TASK DIRECTIONS :: Pick out each line of the records in which the word "Videos" appears.

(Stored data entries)
== Segment start ==

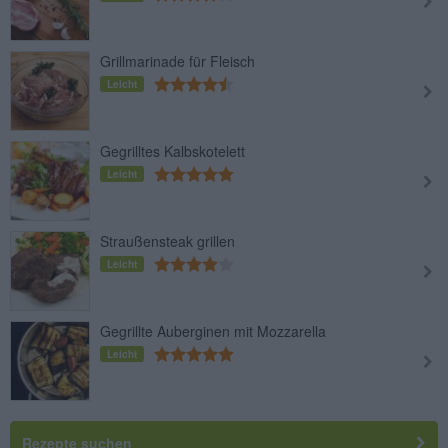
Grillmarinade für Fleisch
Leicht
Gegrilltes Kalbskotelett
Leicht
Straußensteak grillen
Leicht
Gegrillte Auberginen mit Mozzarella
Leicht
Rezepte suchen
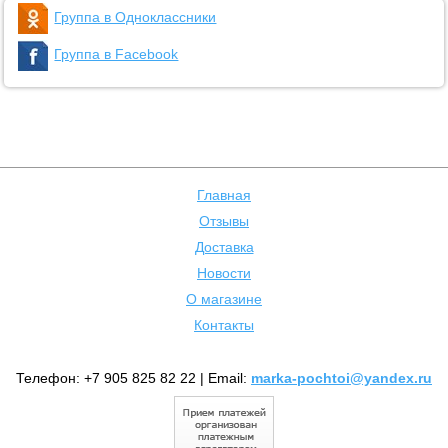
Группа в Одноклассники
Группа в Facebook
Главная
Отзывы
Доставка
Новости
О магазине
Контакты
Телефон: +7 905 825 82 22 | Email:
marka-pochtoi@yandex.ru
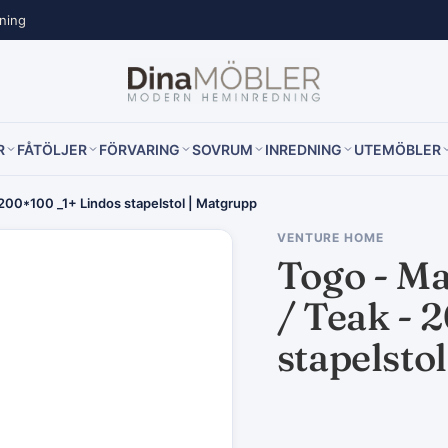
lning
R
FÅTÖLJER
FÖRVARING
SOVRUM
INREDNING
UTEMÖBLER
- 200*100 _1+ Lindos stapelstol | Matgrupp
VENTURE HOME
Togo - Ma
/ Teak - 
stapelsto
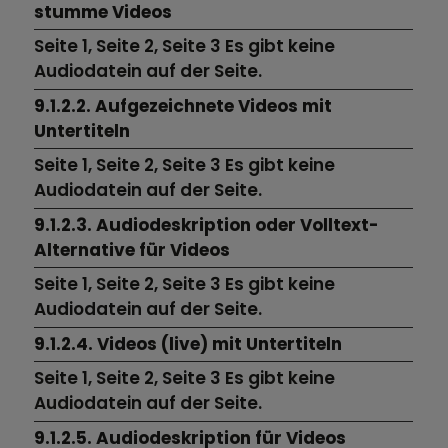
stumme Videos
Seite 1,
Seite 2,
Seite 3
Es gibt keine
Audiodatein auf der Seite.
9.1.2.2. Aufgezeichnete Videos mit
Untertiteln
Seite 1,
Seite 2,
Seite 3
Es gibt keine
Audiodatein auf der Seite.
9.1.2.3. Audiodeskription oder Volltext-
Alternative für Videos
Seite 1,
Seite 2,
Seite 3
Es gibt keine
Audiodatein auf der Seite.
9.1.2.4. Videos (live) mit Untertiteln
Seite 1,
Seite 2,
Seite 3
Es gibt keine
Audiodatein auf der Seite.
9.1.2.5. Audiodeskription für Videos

== Segment end ==
== Segment start ==

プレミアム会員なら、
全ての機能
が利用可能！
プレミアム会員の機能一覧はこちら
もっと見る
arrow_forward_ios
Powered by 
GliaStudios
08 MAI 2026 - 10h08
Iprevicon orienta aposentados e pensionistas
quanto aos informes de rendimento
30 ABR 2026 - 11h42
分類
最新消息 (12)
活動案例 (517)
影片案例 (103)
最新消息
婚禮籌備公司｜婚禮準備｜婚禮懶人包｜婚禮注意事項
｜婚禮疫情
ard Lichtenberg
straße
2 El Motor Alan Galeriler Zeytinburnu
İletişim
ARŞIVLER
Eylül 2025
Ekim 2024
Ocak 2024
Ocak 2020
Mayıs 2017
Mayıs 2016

== Segment end ==
== Segment start ==

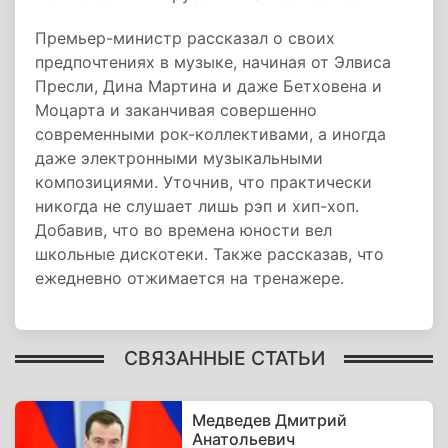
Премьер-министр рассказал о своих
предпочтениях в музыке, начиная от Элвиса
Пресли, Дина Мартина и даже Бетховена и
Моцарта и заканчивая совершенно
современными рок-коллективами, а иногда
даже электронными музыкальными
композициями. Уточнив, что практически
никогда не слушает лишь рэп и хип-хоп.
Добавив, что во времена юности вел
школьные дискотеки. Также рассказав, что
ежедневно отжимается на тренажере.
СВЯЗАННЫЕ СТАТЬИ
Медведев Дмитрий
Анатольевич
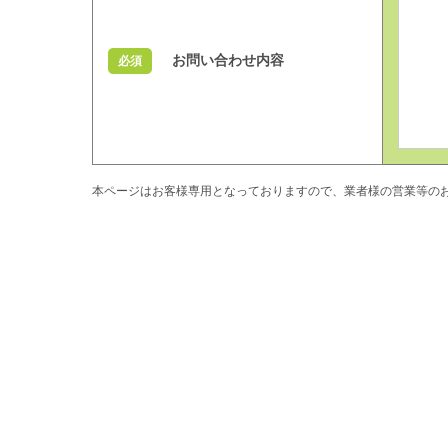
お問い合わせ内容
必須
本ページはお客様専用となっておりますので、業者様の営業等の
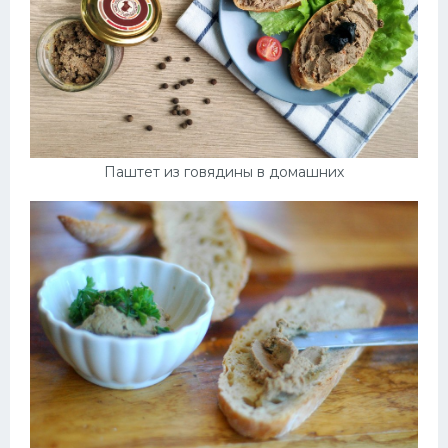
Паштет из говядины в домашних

== Segment end ==

WRITTEN ANSWER ::
stumme Videos
9.1.2.2. Aufgezeichnete Videos mit
Alternative für Videos
9.1.2.4. Videos (live) mit Untertiteln
9.1.2.5. Audiodeskription für Videos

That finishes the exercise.